My husband has a friend who is almost like a brother. This guy has had some serious blows over the years, and we’ve tried to be family to him (thankfully, that’s not a chore since this guy is smart, hilarious, and so fun to be with). During one particularly troubled time in his life, though, he asked me and my husband to step back. Well, it was worse than that—he basically told us to butt out and end our friendship.
I was shocked. Heart-broken. And furious.
Amid asking my husband repeatedly, “What did you do to him? What did you say to him? What the heck happened between you two?” I had plans to call this dude up, bless him out, and then make him a big dinner and demand to know what in the world was going on. My husband kindly but firmly told me, “You’re going to respect his wishes.” And my instinctual response to that was, “Who says you can tell me what to do?”

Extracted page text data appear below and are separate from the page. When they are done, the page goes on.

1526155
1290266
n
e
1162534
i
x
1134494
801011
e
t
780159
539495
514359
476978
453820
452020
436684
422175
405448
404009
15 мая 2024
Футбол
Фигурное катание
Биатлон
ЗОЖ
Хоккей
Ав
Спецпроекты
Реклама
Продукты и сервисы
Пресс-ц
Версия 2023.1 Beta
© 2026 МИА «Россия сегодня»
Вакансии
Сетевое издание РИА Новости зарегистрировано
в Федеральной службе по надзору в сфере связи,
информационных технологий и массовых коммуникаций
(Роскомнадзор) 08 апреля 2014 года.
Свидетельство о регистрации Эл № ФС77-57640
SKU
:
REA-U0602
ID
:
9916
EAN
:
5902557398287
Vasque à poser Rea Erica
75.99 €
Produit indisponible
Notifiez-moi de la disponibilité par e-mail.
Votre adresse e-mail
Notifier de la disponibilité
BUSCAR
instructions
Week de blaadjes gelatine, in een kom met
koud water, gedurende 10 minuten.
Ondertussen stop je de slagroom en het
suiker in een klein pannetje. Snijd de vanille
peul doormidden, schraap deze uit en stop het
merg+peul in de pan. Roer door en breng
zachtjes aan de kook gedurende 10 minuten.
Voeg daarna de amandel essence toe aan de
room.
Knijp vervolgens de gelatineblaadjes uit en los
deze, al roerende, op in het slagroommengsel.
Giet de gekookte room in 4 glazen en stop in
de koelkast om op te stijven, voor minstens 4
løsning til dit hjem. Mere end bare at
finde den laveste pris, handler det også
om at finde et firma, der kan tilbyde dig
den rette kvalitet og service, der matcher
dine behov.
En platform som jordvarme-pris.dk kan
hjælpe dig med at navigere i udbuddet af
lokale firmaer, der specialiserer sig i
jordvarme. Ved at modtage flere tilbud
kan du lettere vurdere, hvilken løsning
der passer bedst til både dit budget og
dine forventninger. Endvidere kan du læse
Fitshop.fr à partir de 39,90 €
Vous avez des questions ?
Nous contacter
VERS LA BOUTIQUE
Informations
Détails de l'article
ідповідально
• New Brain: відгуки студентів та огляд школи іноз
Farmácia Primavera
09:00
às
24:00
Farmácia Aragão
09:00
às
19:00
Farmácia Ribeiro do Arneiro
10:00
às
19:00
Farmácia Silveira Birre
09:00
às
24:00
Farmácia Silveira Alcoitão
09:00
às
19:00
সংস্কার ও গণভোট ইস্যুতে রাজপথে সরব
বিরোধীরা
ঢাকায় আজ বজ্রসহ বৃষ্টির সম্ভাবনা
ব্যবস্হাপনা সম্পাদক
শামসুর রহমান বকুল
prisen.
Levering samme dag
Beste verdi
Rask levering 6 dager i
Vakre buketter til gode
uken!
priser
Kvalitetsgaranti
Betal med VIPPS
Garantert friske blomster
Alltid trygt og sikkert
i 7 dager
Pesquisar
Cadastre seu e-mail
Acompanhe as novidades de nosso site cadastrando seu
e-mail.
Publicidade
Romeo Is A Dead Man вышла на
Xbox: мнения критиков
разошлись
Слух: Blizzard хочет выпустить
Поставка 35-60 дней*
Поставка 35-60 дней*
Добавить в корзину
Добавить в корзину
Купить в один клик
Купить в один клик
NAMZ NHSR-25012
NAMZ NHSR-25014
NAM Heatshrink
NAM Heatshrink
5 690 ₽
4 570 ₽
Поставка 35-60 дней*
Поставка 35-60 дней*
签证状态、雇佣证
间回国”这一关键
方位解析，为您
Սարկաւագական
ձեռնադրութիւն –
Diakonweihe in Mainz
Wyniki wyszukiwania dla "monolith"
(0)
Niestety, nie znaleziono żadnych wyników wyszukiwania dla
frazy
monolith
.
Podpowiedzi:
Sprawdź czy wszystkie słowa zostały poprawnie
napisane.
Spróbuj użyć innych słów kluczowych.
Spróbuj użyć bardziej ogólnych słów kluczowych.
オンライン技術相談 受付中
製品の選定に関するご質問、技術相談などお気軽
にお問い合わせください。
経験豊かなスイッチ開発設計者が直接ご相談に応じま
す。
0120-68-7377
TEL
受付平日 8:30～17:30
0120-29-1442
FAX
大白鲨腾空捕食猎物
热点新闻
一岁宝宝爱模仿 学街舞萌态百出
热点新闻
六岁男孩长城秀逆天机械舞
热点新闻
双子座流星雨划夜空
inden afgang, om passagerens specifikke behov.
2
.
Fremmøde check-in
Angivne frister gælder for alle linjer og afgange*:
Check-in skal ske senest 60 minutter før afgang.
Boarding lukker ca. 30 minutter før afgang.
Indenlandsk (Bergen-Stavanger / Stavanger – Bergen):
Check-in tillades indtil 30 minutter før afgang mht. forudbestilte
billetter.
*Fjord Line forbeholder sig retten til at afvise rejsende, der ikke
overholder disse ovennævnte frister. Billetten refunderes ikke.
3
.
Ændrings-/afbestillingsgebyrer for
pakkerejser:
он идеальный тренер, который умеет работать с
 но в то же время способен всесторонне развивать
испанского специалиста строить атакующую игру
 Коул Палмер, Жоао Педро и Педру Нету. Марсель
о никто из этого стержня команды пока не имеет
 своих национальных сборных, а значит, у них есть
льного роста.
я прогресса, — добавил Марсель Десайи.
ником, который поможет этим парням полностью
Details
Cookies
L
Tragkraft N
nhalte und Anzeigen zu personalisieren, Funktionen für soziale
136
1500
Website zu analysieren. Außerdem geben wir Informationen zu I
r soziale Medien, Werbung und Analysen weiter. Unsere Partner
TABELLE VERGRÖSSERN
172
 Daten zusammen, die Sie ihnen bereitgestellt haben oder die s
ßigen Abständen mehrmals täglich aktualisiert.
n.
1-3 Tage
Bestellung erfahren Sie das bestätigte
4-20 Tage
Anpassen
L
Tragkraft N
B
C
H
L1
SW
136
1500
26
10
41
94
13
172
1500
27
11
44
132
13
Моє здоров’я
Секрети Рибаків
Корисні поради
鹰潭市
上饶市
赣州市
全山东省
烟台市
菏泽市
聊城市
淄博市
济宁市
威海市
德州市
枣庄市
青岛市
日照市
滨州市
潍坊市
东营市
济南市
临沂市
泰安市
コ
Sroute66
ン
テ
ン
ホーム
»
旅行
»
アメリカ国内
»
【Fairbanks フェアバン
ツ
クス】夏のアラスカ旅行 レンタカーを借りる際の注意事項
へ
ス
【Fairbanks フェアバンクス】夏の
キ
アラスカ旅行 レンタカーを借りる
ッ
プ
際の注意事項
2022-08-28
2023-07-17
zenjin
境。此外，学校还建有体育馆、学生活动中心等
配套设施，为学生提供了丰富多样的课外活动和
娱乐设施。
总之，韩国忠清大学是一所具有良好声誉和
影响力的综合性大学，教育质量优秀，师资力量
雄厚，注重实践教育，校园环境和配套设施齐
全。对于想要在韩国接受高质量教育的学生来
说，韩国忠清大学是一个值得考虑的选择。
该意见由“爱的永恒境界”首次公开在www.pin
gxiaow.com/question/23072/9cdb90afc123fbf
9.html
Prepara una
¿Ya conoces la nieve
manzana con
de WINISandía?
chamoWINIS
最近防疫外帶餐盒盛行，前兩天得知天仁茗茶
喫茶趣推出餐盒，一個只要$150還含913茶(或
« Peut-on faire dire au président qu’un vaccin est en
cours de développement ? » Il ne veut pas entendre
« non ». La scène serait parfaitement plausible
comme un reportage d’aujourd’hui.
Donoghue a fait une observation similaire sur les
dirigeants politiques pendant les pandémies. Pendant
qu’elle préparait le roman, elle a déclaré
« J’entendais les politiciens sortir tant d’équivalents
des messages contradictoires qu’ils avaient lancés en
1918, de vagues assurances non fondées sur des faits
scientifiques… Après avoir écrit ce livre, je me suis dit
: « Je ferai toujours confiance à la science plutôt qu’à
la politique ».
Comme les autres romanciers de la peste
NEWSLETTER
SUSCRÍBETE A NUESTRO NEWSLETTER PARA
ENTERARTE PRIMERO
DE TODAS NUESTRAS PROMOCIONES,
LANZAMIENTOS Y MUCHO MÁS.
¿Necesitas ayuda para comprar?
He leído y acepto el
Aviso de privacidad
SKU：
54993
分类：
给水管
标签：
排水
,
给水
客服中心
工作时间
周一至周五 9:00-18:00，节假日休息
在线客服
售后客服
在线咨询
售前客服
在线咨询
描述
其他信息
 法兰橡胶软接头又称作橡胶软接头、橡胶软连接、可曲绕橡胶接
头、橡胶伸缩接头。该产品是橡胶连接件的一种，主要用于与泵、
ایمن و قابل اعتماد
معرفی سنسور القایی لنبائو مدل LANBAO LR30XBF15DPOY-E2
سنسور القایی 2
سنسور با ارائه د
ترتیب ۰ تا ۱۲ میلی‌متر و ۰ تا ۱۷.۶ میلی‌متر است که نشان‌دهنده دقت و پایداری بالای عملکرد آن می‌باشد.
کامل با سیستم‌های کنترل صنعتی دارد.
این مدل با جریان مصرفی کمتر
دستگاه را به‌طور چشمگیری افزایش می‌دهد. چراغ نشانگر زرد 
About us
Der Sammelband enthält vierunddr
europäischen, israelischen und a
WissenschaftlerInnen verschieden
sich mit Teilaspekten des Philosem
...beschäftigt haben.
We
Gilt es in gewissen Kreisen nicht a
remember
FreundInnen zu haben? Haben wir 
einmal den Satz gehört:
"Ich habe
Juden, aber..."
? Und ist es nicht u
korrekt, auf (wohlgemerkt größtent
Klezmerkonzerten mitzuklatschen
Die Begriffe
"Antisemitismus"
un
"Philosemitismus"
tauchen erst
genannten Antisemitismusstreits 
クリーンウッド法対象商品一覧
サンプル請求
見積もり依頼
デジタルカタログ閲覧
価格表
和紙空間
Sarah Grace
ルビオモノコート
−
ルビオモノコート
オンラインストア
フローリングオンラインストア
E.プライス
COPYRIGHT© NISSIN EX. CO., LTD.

You know, the whole Biblical concept of submission has never really been a big deal around here. During pre-marital counseling, my pastor asked me how I felt about submission. “You went to a fairly liberal female college, and there’s a firm foundation of feminism there. I’m just curious about how you feel about submission?” I smiled my glowy bride-to-be smile and replied, “I don’t have to worry about that. When you’re marrying someone who’s brilliant and kind and selfless, you never have to worry about how he will lead a family.”
I still mean all of those things, but the real reason that I don't think about this concept often is that, frankly, we’re on the same page 99 percent of the time. But that summer we lived the 1 percent. He was not handling this my way. He was not handling this the RIGHT way. He was wrong. I told him so. And I seriously considered ignoring his direct order—yes, it was an order—and doing what I wanted to do anyway. I couldn’t do that though . . . it’s so rare for him to give me a direct order like that, and when he does, he means business.
I poured out my dilemma to my Proverbs 31 lady. In the moment, she didn’t say much. But the next day, we were chatting about how she and her daughter had originally planned to travel that day, and their husbands got on the phone and re-routed their travel plans. In their excitement to be together, they didn’t consider that it was the day of a major football game (traffic and delays). She said to me, “Isn’t it kind of the Lord to give us husbands who protect us and lead us?” Is she saying that women are dumb? Absolutely not. We’re loving, though, and sometimes our hearts get so pumped up that they knock our heads out of the driver’s seat and take the wheel.
I cringe when I hear the advice, “Follow your heart!” I don’t know about y’all, but my heart has made some really stupid decisions—and not all of them took place inside a mall either.
Okay, so I pouted. I fussed. I rephrased the question a dozen times and asked my husband if we could contact his friend. The answer was always no. I finally shut my mouth and opened my heart and started to pray. I prayed for our friend and I prayed for my husband. About six months later, our friend initiated contact with my husband, and their friendship has been restored.
I’ve heard submission defined as “strength under control.” In this situation, I can wholeheartedly agree with that definition. I know I’m a handful. I know I talk more than I listen, and I know that I have the instinct to “follow my heart” (even when it’s a big ol’ liar). Thankfully, even after nearly sixteen years of marriage, I still believe what I told my pastor that day. God chose this man for me and, as always, He chose well. Someone has to lead the family; God says that someone will be my husband.